*** Opening of Extracted text ***

AI exists to empower and complement workers, not to fulfill engineers' wild dreams of surpassing the human mind. Hence, in the workplace, the focus is on machine usefulness.

Daron Acemoğlu, a labor economist and prolific author on the vagaries of wages, has a simple rule of thumb to judge AI: What's in it for us humans, particularly workers? According to him, the verdict so far is anything but encouraging. He laments that economies around the world are falling for what he calls the "AI illusion," or the misconception that new technology, including intelligent machines, will bestow unimaginable benefits upon us. "It's a continuation of the view going back to the 1950s that there is a great social value to making machines intelligent and autonomous, and that it's both a desirable and achievable aim," the professor at the Massachusetts Institute of Technology says in an interview.

Daron Acemoğlu, MIT professor and labor economist.
Daron Acemoğlu, MIT professor and labor economist.
"Instead of fixating on machine intelligence, we should ask how useful machines are to people."

*** Close of Extracted text ***
*** Opening of Information shown ***

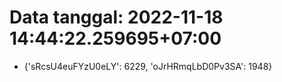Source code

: # Data tanggal: 2022-11-18 14:44:22.259695+07:00

* {'sRcsU4euFYzU0eLY': 6229, 'oJrHRmqLbD0Pv3SA': 1948}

*** Close of Information shown ***

What you will do —
[A] Translate this sentence from the text on AI and workers into Spanish: "According to him, the verdict so far is anything but encouraging."
[B] Carry on the text on AI and workers from its last sentence.
The lines have nothing to do with the text on AI and workers.

Responses by item number —
[A] Según él, el veredicto hasta ahora es todo menos alentador.

[B]
Daron Acemoğlu

Professor and labor economist
MIT

Most if not all AI development, according to Acemoğlu, is focused on automating tasks, first the simple routine ones and now increasingly nonroutine or more complex tasks. The well-funded and highly competitive race to achieve machine intelligence that by some measure may surpass human capabilities is a dead end, he warns, because it falsely pits humans against silicon. Acemoğlu argues that society and businesses, however, should focus on a different metric called "machine usefulness" instead to gauge what AI can do for people with blue- and white-collar jobs: making their work more productive and meaningful. "Instead of fixating on machine intelligence, we should ask how useful machines are to people," he writes in his latest book Power and Progress: Our 1,000-Year Struggle Over Technology & Prosperity.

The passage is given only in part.